Ama maalesef ağır hastalığı olan veya kendine bakamayacak durumdaki hastaların hapisten çıkarılmasını söyleyen yasalar da yetmiyor. Çünkü mahpusun durumunun Adli Tıp Kurumu tarafından tespit edilmesi isteniyor, bu da aylar, bazen yıllar sürüyor. Hapisteyken kanser olan, hastalığı çok geç teşhis edilen ve tek isteği kendi evinde, sobasının başında ölmek olan Gülay Çetin’in durumunda olduğu gibi, acilen tahliye edilmeniz gerektiğini belirten adli tıp raporu bazen siz öldükten aylar sonra geliyor. Her yerde bu raporu verebilecek Adli Tıp Kurumu olmadığı için mahpuslar çoğu kez ring aracıyla İstanbul’a, Ankara’ya taşınıyor; gereken raporu alsa bile cezası kesinleşmediği için tahliye edilemeyenler de oluyor. Çünkü bu yasadan faydalanmanız için, tutuklu değil hükümlü olmanız, dosya Yargıtay’a gittiyse hükmün orada da onaylanmış olması gerekiyor! Yoksa, Muhlis Barut’a olduğu gibi, Cumhurbaşkanı sizi affetmek istese bile hapisten çıkmanız mümkün değil!
Bu korkunç tabloyu değiştirmek için, hükümetten ve Adalet Bakanlığı’ndan taleplerimiz var!
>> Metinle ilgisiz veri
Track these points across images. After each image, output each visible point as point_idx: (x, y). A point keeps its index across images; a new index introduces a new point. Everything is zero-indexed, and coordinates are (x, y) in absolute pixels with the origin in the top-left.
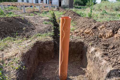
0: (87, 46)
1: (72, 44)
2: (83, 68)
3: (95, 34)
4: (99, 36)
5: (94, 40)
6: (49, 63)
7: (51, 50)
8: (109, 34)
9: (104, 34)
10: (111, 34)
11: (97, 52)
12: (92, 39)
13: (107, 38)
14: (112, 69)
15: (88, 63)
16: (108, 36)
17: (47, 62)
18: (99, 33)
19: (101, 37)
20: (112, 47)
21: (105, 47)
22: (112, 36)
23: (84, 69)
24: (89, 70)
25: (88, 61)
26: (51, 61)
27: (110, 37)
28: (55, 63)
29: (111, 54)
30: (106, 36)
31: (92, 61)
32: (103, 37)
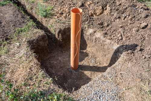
0: (82, 28)
1: (67, 31)
2: (83, 51)
3: (85, 13)
4: (90, 15)
5: (88, 20)
6: (48, 59)
7: (46, 45)
8: (99, 11)
9: (95, 11)
10: (101, 11)
11: (96, 33)
12: (85, 20)
13: (98, 16)
14: (118, 46)
15: (88, 44)
16: (99, 13)
17: (45, 59)
18: (88, 11)
19: (92, 15)
20: (107, 25)
21: (101, 26)
22: (102, 13)
23: (85, 51)
24: (90, 50)
25: (87, 43)
26: (49, 56)
27: (101, 14)
28: (54, 57)
29: (109, 32)
30: (97, 14)
31: (93, 42)
32: (94, 15)
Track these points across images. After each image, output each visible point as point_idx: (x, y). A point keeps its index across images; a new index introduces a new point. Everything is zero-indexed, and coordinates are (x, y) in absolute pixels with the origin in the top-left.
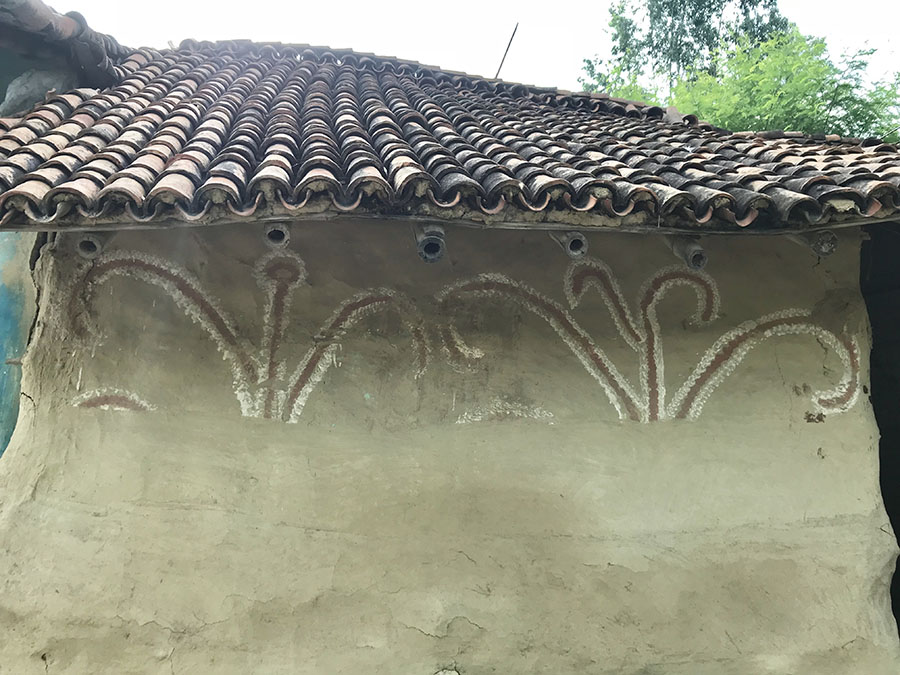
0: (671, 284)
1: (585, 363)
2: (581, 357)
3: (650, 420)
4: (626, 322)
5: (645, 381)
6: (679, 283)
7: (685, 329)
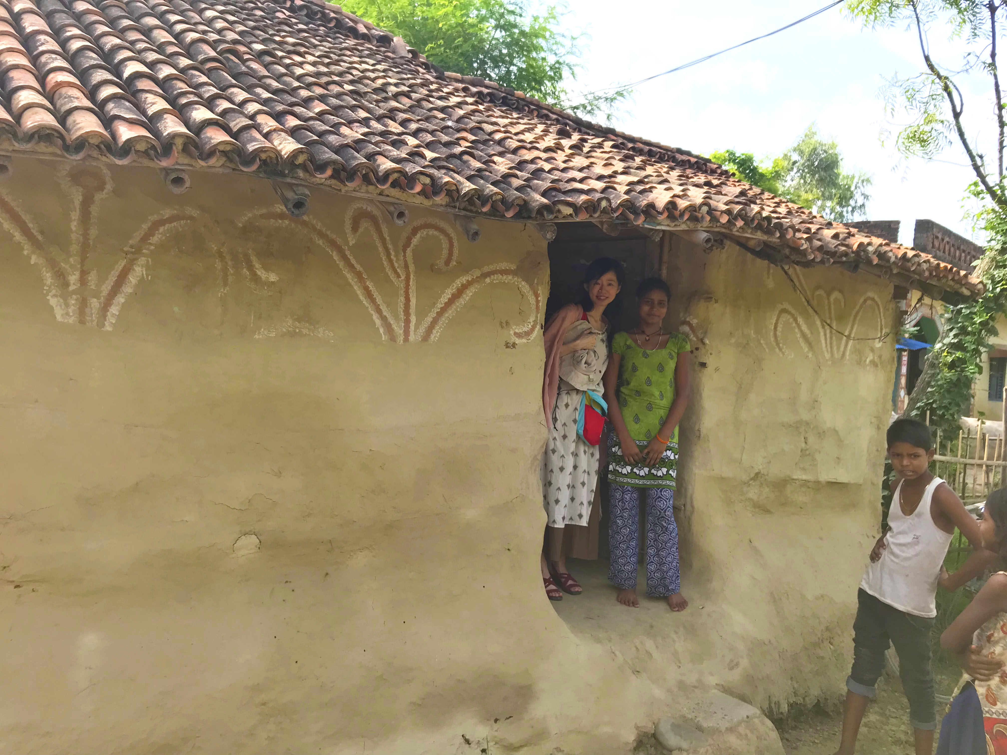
0: (425, 233)
1: (359, 292)
2: (356, 287)
3: (404, 342)
4: (390, 261)
5: (402, 311)
6: (431, 233)
7: (432, 271)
- Hasta bir insanın hapishaneden çıkartılması için adli tıptan rapor almasına gerek olmamalı. Devlet hastanelerinin, üniversite hastanelerinin vereceği raporlar geçerli sayılmalı. Tüm mahpusların canından sorumlu olan devlet, onların sağlığını emanet ettiği hastanelere, hasta olduklarını tespit etmek konusunda da güvenmeli. Adli tıp raporuna ihtiyaç olmadığını açıkça belirten yasal düzenleme yapılmalı.
- Hapis cezası sadece hapiste tutulmak demektir. Sağlıksız koşullarda tutulmak demek değildir. Tüm hapishanelerin koşulları, insan sağlığını bozmayacak şekilde iyileştirilmeli.
- Bütün hapishanelerde, gerçek hasta sayısına uygun sayıda sağlık personeli çalışmalı, hapiste sağlık hizmeti tüm mahpuslar ve personel için her zaman ulaşılabilir olmalı.
- Hastaneye sevkler zaman kaybetmeden yapılmalı, hastalar hastaneye ring aracıyla değil ambulansla taşınmalı (mahpusları mahkemeye ve başka cezaevlerine taşıma sırasında kullanılan ring araçlarının durumu da insan taşımaya uygun olmalı).
- Muayene ve tedavi sırasında jandarmanın odada bulunması, mahpusun kelepçeli olması çok özel istisnalarda uygulanacak bir tedbirdir. Tüm mahpusların rutin olarak kelepçeli muayeneye tabi tutulmasına son verilmeli, hasta mahremiyetine saygı gösterilmeli.
- Ameliyat olmak gibi nedenlerle hastaneye yatırılması gereken mahpuslar, bulundukları ildeki hastanelerde “mahkûm koğuşu” olmadığı gerekçesiyle tedavi edilemiyor veya başka illere götürülüyorlar. Hasta bir insandan bu kadar korkmaya gerek yok, mahpuslar da her insan gibi normal odalarda kalabilmeli (zaten jandarma kapıda bekliyor!)
- Suçu ispatlanmamış her insan masumdur. İnsanları tutuklu yargılamak, yani suçlu olduğu kesin olmayanları hapiste tutmak ancak istisnai durumlarda alınacak bir tedbirdir, bu kadar çok sayıda insanın tutuklu yargılanması normal değildir! Tutuklu yargılama kararı için ciddi ve geçerli gerekçe olmalı, kişi tutuklanacaksa bile tutuklu yargılama kısa sürmeli. Önemli bir hastalığı olan veya kendine bakacak halde olmayan insanlar tutuklu yargılanmamalı, bu da yasayla düzenlenmeli.